Page 54 of Convenient Rivals

“Oscar?” said his mother. “You will address the CEO as Mr Montgomery. How long have you been here?”

“Two years.”

“Then you should know better. Show some respect for your superiors.”

“Mother, everyone calls me Oscar here.”

“Why?” she asked, looking so horrified he might as well have said he was going to drown a bag of puppies.

“Because it’s my name,” he quipped. “You know, the one you gave me.”

“Don’t be facetious,” she said, narrowing her eyes.

“Georgina, we’re all good. I know what my mother’s like. Take a break.”

“Do you need tea or coffee first?”

“We can get our own.” He smiled.

His mother looked like she was about to collapse in shock, but Oscar was more than happy to get his own coffee. Josh never let him, but Georgina twigged what he was doing and suppressed a smirk as she left them to it.

“Did you want tea, Mother?”

“Not if I’ve got to make it myself.”

He chuckled, and she glared at him.

“Why are you ignoring me?” she asked.

“I’ve been busy. We have a regulatory investigation which has taken up all my time.”

Partly true, so he wasn’t outright lying to her.

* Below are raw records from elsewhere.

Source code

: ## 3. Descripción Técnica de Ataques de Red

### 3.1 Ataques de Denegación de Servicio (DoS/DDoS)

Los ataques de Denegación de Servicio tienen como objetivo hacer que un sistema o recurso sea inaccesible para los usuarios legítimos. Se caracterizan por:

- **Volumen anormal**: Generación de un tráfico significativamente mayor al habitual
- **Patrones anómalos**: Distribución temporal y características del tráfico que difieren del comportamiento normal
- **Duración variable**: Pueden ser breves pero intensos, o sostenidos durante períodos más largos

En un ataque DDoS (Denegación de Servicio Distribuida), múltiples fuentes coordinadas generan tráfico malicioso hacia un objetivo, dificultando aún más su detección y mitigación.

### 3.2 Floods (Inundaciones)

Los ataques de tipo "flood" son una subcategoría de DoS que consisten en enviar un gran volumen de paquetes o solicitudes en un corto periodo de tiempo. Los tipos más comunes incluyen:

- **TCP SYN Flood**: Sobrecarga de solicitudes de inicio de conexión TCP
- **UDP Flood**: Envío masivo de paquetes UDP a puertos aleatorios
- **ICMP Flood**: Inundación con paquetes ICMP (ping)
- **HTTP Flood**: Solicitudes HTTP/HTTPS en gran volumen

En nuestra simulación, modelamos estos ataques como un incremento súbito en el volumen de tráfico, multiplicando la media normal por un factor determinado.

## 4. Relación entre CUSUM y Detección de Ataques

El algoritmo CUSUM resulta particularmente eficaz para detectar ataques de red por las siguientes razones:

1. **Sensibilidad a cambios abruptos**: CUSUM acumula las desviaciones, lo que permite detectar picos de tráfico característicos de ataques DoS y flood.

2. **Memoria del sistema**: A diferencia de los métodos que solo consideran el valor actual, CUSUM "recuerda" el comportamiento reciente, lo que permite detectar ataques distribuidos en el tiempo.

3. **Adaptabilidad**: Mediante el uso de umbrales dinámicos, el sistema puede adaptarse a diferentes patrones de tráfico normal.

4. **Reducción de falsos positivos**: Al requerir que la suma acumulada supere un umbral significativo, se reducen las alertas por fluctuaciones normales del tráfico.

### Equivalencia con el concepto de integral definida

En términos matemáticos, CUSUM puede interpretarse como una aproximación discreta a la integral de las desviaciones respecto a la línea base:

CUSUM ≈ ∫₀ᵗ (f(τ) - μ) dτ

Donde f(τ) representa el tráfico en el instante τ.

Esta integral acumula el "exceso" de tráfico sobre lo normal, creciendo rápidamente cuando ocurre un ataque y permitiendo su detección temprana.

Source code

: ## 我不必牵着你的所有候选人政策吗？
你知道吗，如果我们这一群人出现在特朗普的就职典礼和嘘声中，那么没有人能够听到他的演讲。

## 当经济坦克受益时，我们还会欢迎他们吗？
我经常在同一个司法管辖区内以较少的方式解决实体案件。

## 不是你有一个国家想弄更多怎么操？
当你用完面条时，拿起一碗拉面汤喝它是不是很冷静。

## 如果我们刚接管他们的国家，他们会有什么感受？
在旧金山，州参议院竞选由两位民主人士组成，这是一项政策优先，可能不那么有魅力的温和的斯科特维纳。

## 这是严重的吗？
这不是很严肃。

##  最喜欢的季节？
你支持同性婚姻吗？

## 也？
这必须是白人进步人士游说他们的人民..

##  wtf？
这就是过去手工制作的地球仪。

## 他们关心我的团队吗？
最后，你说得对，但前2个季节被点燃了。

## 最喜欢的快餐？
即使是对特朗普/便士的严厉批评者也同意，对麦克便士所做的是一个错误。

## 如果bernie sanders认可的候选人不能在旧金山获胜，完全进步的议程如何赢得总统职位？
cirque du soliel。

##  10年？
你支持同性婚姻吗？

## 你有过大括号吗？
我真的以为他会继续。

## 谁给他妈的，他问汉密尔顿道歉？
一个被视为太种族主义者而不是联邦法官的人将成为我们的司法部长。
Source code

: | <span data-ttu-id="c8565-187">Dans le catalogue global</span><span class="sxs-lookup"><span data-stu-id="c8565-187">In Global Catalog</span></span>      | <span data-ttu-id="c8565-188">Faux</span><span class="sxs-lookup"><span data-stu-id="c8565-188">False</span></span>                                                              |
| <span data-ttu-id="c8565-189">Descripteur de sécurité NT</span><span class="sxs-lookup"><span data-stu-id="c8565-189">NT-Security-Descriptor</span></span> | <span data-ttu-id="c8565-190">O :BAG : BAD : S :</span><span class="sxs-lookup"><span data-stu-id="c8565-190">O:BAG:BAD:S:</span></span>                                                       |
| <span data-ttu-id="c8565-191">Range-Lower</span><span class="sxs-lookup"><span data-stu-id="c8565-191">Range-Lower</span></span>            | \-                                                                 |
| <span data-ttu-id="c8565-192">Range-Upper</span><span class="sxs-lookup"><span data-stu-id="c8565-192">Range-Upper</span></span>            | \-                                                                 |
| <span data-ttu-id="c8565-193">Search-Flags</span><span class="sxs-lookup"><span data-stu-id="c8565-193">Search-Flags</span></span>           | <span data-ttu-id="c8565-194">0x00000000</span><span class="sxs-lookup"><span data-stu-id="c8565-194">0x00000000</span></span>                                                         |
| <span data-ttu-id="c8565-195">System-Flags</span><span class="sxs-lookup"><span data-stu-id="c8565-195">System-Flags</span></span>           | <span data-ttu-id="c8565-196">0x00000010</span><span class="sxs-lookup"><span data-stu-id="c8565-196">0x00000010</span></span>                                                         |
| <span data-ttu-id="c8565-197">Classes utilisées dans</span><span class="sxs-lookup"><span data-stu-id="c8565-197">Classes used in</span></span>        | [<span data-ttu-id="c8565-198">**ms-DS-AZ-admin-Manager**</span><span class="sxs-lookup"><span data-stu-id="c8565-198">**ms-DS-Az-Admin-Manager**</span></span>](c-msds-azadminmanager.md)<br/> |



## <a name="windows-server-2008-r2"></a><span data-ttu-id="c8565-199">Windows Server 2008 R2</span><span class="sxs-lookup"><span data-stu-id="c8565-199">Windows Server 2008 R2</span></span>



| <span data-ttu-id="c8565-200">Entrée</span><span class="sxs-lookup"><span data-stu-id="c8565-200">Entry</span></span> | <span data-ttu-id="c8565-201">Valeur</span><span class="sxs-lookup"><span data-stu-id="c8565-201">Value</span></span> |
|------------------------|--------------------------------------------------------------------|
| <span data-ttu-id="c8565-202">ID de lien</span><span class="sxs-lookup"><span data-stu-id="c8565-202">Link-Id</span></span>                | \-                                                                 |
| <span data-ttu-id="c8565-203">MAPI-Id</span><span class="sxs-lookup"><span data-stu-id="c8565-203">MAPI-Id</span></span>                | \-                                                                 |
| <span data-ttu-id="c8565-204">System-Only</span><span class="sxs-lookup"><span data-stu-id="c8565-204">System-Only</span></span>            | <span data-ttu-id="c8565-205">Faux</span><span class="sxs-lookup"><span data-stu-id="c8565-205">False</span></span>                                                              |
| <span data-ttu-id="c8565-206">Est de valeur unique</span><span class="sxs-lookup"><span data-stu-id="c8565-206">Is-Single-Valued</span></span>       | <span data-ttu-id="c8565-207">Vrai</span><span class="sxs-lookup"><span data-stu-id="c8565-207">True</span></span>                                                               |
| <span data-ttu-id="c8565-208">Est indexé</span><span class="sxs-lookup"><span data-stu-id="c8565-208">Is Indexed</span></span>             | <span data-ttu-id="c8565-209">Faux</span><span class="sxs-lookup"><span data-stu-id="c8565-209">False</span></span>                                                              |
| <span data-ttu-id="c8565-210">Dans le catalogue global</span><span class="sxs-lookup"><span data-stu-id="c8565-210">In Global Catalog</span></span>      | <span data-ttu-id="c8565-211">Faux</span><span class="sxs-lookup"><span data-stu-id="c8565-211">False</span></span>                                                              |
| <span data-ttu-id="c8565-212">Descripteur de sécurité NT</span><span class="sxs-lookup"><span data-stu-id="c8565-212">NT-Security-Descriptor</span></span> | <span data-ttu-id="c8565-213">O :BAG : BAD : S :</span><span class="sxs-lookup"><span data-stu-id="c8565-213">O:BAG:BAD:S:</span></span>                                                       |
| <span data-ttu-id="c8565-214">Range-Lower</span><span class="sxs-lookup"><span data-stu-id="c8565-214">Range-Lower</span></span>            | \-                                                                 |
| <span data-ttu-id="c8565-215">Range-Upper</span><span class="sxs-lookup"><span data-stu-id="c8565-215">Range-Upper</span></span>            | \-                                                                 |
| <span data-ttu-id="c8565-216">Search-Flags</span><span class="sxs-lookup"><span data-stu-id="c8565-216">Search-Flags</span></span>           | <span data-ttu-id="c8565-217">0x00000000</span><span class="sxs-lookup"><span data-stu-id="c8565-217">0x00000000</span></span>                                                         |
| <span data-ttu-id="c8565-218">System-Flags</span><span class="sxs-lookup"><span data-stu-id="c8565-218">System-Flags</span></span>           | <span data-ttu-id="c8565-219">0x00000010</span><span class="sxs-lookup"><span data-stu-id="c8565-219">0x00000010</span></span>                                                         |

They needed to talk about the trust fund, but he wasn’t getting into it now, and certainly not in his office where he could be overheard.

“What does the regulator want?”

“Barty Balfour.”

She flinched. Yes, she had every reason to. It was because of her wanting to one-up Lavinia Balfour that he’d been lumbered with the guy.

“The dismissal was legitimate, wasn’t it?”

“Of course it was. It’s how he got the job that they’re looking at, as well as seventy other people in the company. Do you realise how much work this is going to be?”

“Why didn’t you say anything to me?”

“I didn’t want you feeling guilty.”

Yes, he was being a bitch by saying that, but his mother had a lot to answer for, and if she felt guilty about causing him all this crap as well, then he would not feel bad about it. If she hadn’t been so pushy, he would never have hired Barty. There was one thing he wanted to check, though.

“Did you know he had a gambling addiction?”

His mother’s silence gave him his answer.

“And yet you still insisted he work here, with all this temptation. He owes money to a mobster. You know that as well, don’t you?”

“What?”

“He owed a million pounds to the bloody mob, and who was the one who had to pay it off?”